You must enter a valid filename for the file containing your metadata.


Please enter the name of the file you have uploaded containing the cleaned metadata:  DRI_Metadata Template.xlsx


Successfully found the input file "DRI_Metadata Template.xlsx"
You must enter a valid folder name for the output folder, make sure you have created the folder first.


Please enter the name of the output folder:  out


Successfully found the output folder "out"
If no errors are displayed here, you may now progress to execute the next code step.
You may run the proceeding code steps as many times as you want without having to re-run this Initialisation step.
You only need to re-run the Initialisation step if you got an error here, or if you want to change the input file or output folder


## Check and Clean the Metadata
The following cell will perform some checks on your metadata to make sure that it can be converted to Dublin Core XML files.

1. First it will discard any empty columns, necessary as there will likely be columns in the metadata template that are not relevant for your data. We don't want to include these as empty Dublin Core elements in our xml files.

2. Next it will check that all of the column headers match a valid Dublin Core element.

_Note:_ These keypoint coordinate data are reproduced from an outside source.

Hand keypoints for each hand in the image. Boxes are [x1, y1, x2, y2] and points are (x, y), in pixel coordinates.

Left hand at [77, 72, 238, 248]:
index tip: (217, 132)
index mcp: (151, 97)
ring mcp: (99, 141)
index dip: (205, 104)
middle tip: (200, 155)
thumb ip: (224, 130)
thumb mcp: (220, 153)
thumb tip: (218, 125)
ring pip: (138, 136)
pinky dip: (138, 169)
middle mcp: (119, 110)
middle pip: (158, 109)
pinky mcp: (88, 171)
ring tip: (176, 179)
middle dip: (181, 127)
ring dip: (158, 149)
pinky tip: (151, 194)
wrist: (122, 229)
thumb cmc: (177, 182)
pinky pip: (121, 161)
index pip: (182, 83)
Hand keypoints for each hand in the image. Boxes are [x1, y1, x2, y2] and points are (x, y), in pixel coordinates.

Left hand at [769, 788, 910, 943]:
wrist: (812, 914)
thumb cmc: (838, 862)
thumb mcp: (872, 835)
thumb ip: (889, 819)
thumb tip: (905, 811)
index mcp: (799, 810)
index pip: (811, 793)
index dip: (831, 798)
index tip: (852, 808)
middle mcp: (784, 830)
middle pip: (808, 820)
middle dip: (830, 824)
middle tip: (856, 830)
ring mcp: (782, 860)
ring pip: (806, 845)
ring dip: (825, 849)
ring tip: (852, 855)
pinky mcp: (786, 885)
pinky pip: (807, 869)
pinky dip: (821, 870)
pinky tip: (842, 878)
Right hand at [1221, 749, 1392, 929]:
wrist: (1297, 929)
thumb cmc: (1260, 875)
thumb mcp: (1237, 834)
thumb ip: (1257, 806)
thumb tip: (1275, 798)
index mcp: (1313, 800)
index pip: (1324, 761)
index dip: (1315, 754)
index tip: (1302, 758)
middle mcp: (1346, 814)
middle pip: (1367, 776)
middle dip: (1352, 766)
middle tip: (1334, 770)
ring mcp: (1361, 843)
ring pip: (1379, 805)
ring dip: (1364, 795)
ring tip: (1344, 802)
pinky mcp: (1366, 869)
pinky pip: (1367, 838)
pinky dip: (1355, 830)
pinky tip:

You may have added additional columns to handle multiple values, e.g. for multiple Subjects you may have dc:Subject, dc:Subject2, dc:Subject3, etc. The Notebook will ask you to clarify the metadata mapping for any columns where this is unclear.

In [None]:
# Read in the metadata file
df = pd.read_excel(filename, 1)

# drop any unused columns
df = df.dropna(axis=1, how='all')

drop_fields = []
mappings = {}

marcrel_pattern = re.compile('^marcrel:.*', re.IGNORECASE)

lookup_manager = CaseInsensitiveLookupManager()
lookup_manager.register("dc", dc_fields)
lookup_manager.register("marcrel", marcrel_fields)

for field in df.columns:
    field_cf = field.casefold()

    if field_cf == "filename":
        continue

    if marcrel_pattern.match(field):
        ns, code = field.split(":")
        _, match = lookup_manager.find_in(["marcrel"], code)
        if not match:
            print(f'Field "{field}" is not a valid MARC Relator code.')
            tmp = input(
                f'Please specify the field (in the format marcrel:xxx) for mapping. '
                f'Hit enter to ignore this column: '
            )
            if tmp == "":
                print(f'Dropping column {field}')
                drop_fields.append(field)
            else:
                mappings[field] = tmp
        else:
            mappings[field] = "marcrel:"+match

    else:
        _, match = lookup_manager.find_in(["dc"], field)
        if not match:
            print(f'Field "{field}" is not a valid Dublin Core field.')
            tmp = input(
                f'Please specify the dc field (in the format dc:xxxxxx or dcterms:xxxxxx) for mapping. '
                f'Hit enter to ignore this column: '
            )
            if tmp == "":
                print(f'Dropping column {field}')
                drop_fields.append(field)
            else:
                mappings[field] = tmp
        else:
            mappings[field] = match

df = df.drop(drop_fields, axis=1)

Field "dc:Subject 2" is not a valid Dublin Core field.
Please specify the dc field (in the format dc:xxxxxx or dcterms:xxxxxx) for mapping. Hit enter to ignore this column: dc:subject
Field "dc:Subject 3" is not a valid Dublin Core field.
Please specify the dc field (in the format dc:xxxxxx or dcterms:xxxxxx) for mapping. Hit enter to ignore this column: dc:subject
Field "marcrel:***" is not a valid MARC Relator code.
Please specify the field (in the format marcrel:xxx) for mapping. Hit enter to ignore this column: 
Dropping column marcrel:***


## Process Metadata and create XML files
This next cell will iterate through all rows in your metadata spreadsheet, converting the cell values to xml and write these out to the output file which will be named for your Filename cell. A zip file metadata.zip, and a tar archive metadata.tar.gz, containing of your output folder will also be created. These can then be downloaded to your local machine and extracted, before ingesting into DRI or another Repository or application that supports Dublin Core metadata.


In [None]:
for index, row in df.iterrows():
  xmlfile = open(f'{outputdir}/{row["Filename"]}.xml', 'w')
  xmlfile.write(xml_header)
  for field in df.columns:
    if field == "Filename":
      continue
    elif pd.isna(row[field]):
      continue
    else:
      tmp = f'<{mappings[field]}>{row[field]}</{mappings[field]}>\n'
      xmlfile.write(tmp)
  xmlfile.write(xml_footer)
  xmlfile.close()

!zip -r metadata.zip $outputdir
!tar -czf metadata.tar.gz $outputdir


  adding: out// (stored 0%)
  adding: out//file2.xml (deflated 54%)
  adding: out//file1.xml (deflated 54%)